Given passage
--------------------

I've heard the new, upgraded version has a sticker on the case in the front of the saw. Usually where the sticker "Made in Germany" is.. I think it will have the make and serial numbers on the sticker as I've seen on our newer saws. Im not a dealer. Just a arborist who plays with saws all day..haha...
 
I've heard the new, upgraded version has a sticker on the case in the front of the saw. Usually where the sticker "Made in Germany" is.. I think it will have the make and serial numbers on the sticker as I've seen on our newer saws. Im not a dealer. Just a arborist who plays with saws all day..haha...
Thanks!
 
The kits supposed to increase the rev limiter from 13,600 to 14,000 or 14,100 supposedly? Also bigger carb for faster throttle response. But all new 201t's made from February 24th of this year already have the kit installed. I priced the kit out at my local dealer at $138.00... if you have both saws, can you see where they stand rev wise? From your vids the saw before and after sounds like its revving a tad higher. But that's all I see. Cut times seem relatively equal.
Thanks for that info. I thought that perhaps the rev limiter was a little higher. That won't do anything to help performance though. Is there a Serial Number break point? That would be most helpful.
 
Brad,

Thanks for all of the info you have posted and work you did with regards to the MS201t.

I had a couple of questions regarding the carburetor basic settings.

I know you state you set L at around 1 1/8 turns out and the H between 2 - 2 5/8 turns out. I was wondering what setting you used on the carb that came with the enhancement kit (upgrade kit)?

Also I was wondering what the factory settings are for the original carburetor (H & L) and the carburetor that came with the upgrade kit (H & L).

My final question is how much of the key do you remove from the upgrade kit fly wheel. Do you still take off the ~1/3rd of the key?

Thanks,
Brandon
 
1-1 1/8 on the L, 2 1/2 on the H is where I usually end up. These are brand new saws from my dealer. You have to tune your modded saw by ear though. You cannot take someone elses settings and call it good.

I don't know exactly what the factory settings are.

I remove about 1/3 of the key, then put it in place using a degree wheel. I give them 6°-8° of advance, then lock it in place with the flywheel nut.

--------------------

Raw data
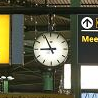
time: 8:56
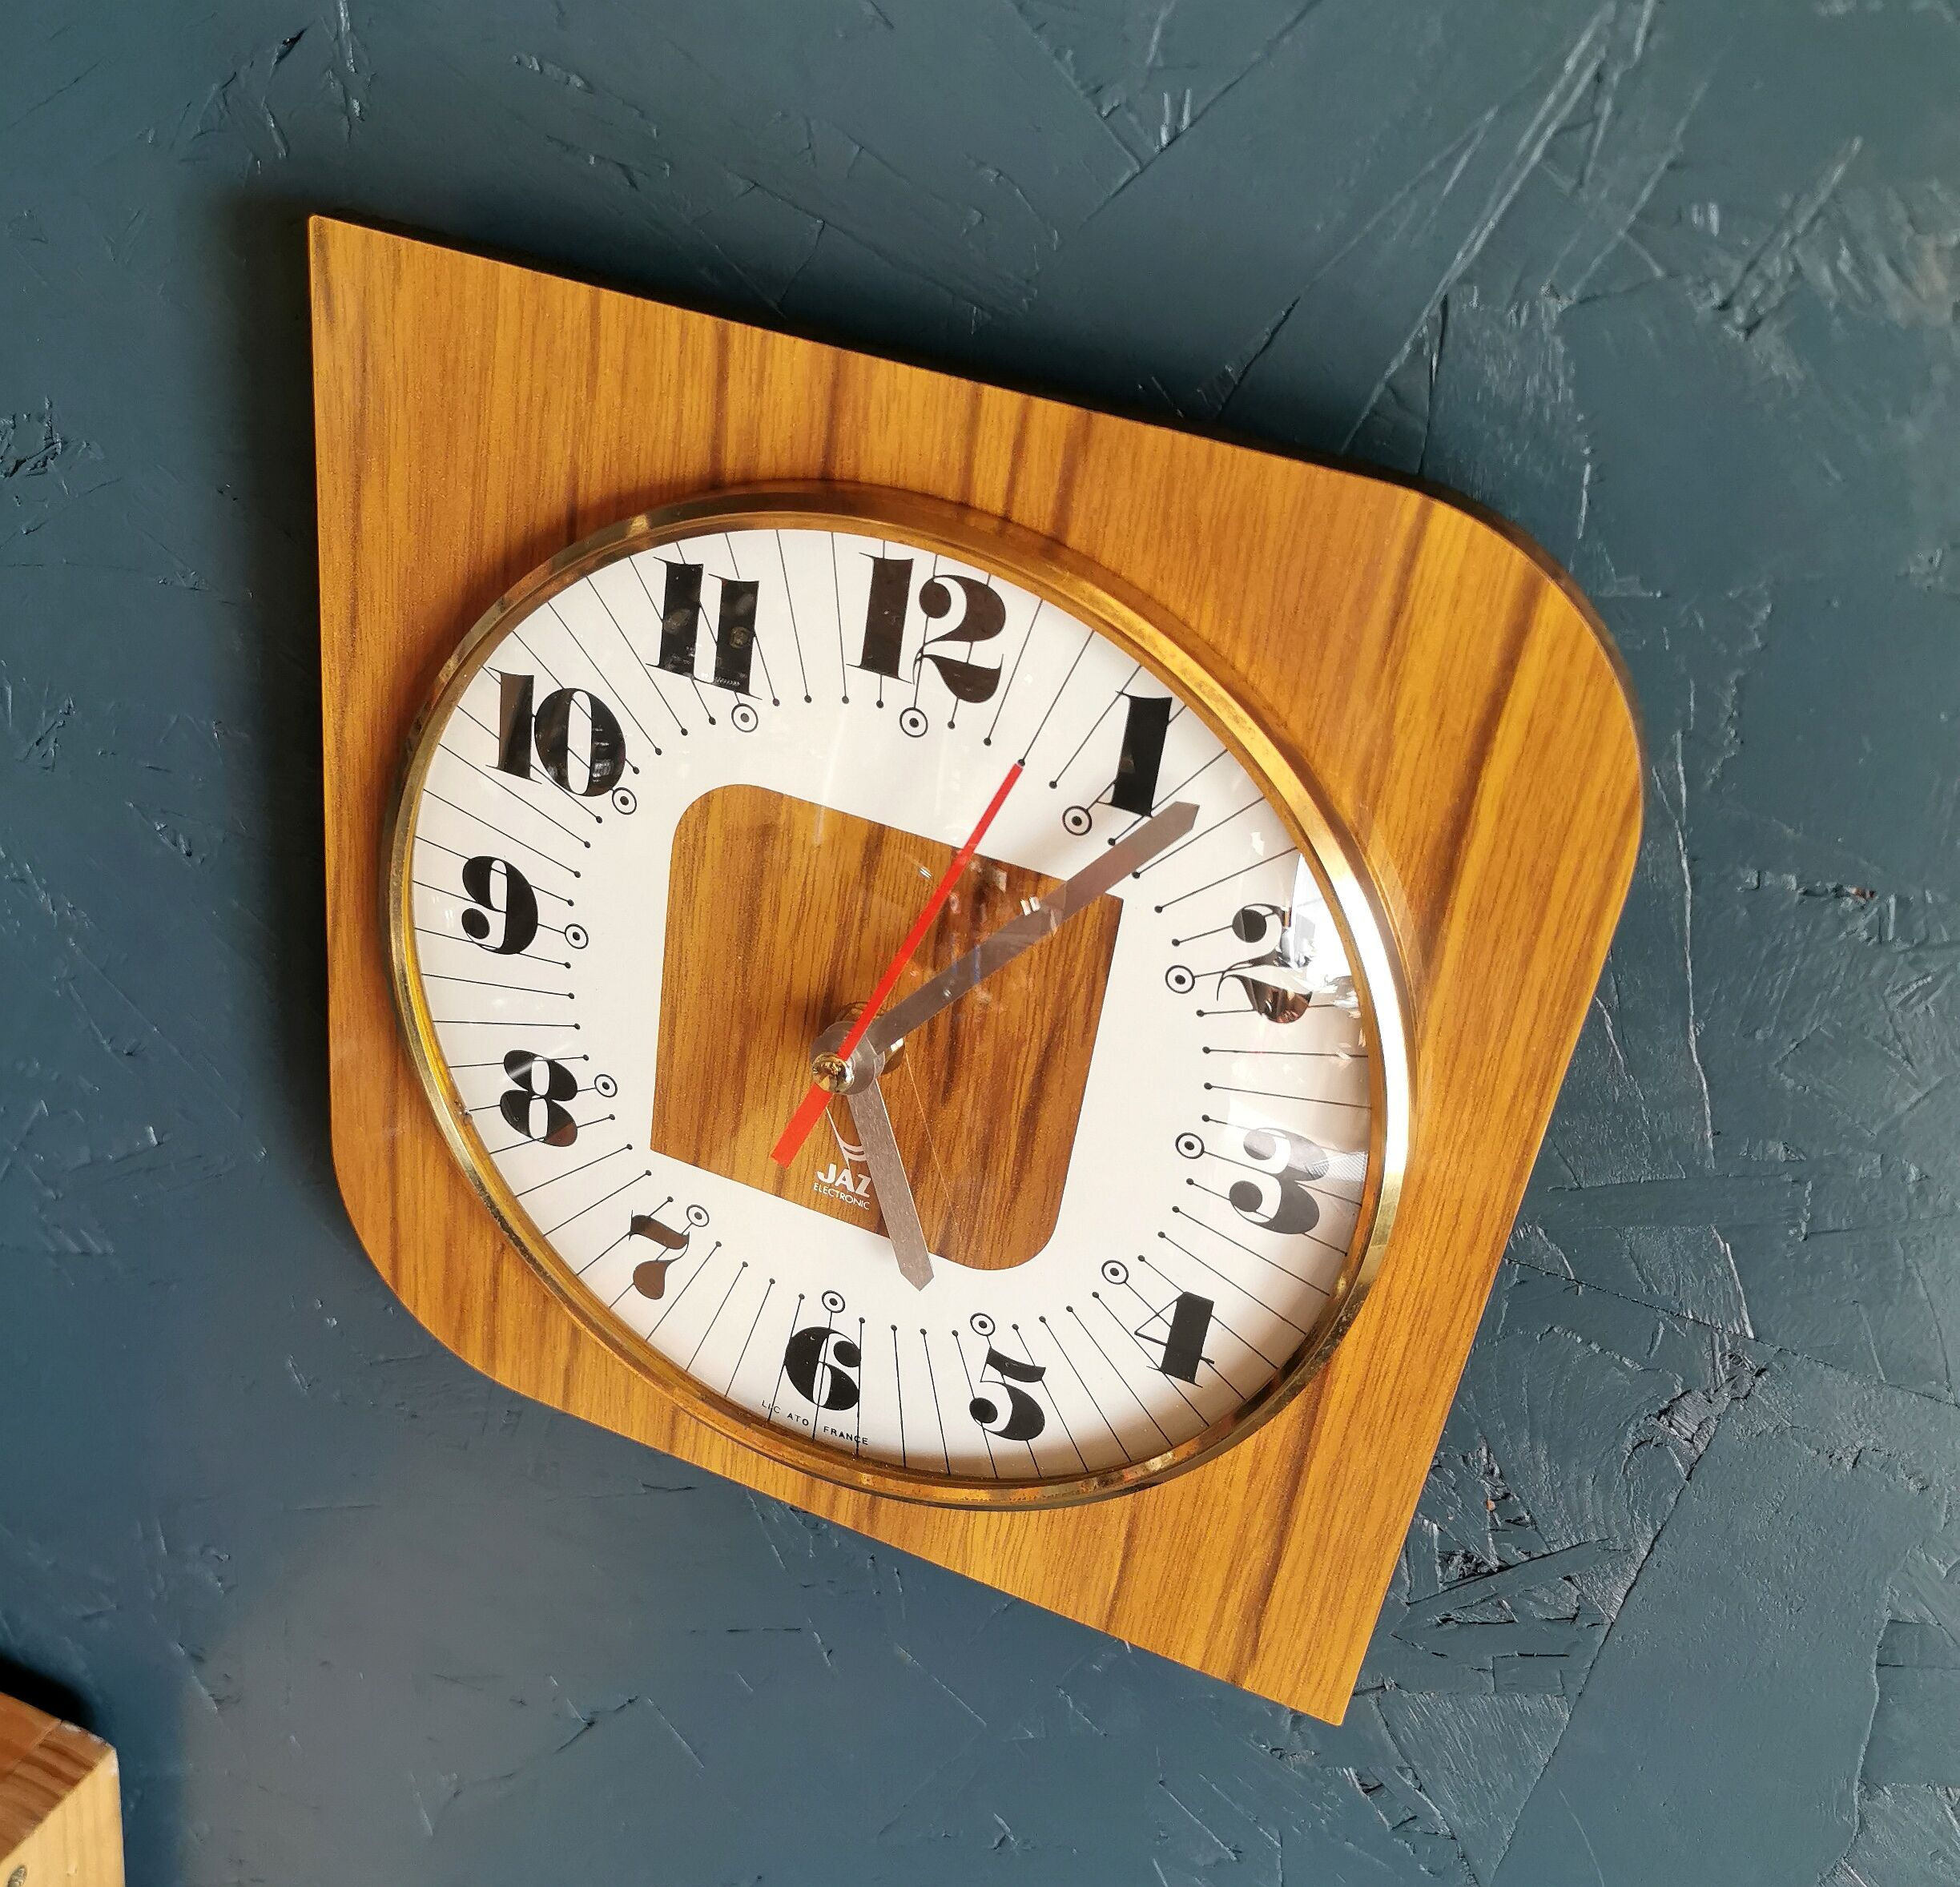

--------------------

Problem requirements
Repeat, word for word, the stretch of the saw upgrade discussion from "I know you state" through "kit (H & L).".

Response
I know you state you set L at around 1 1/8 turns out and the H between 2 - 2 5/8 turns out. I was wondering what setting you used on the carb that came with the enhancement kit (upgrade kit)?

Also I was wondering what the factory settings are for the original carburetor (H & L) and the carburetor that came with the upgrade kit (H & L).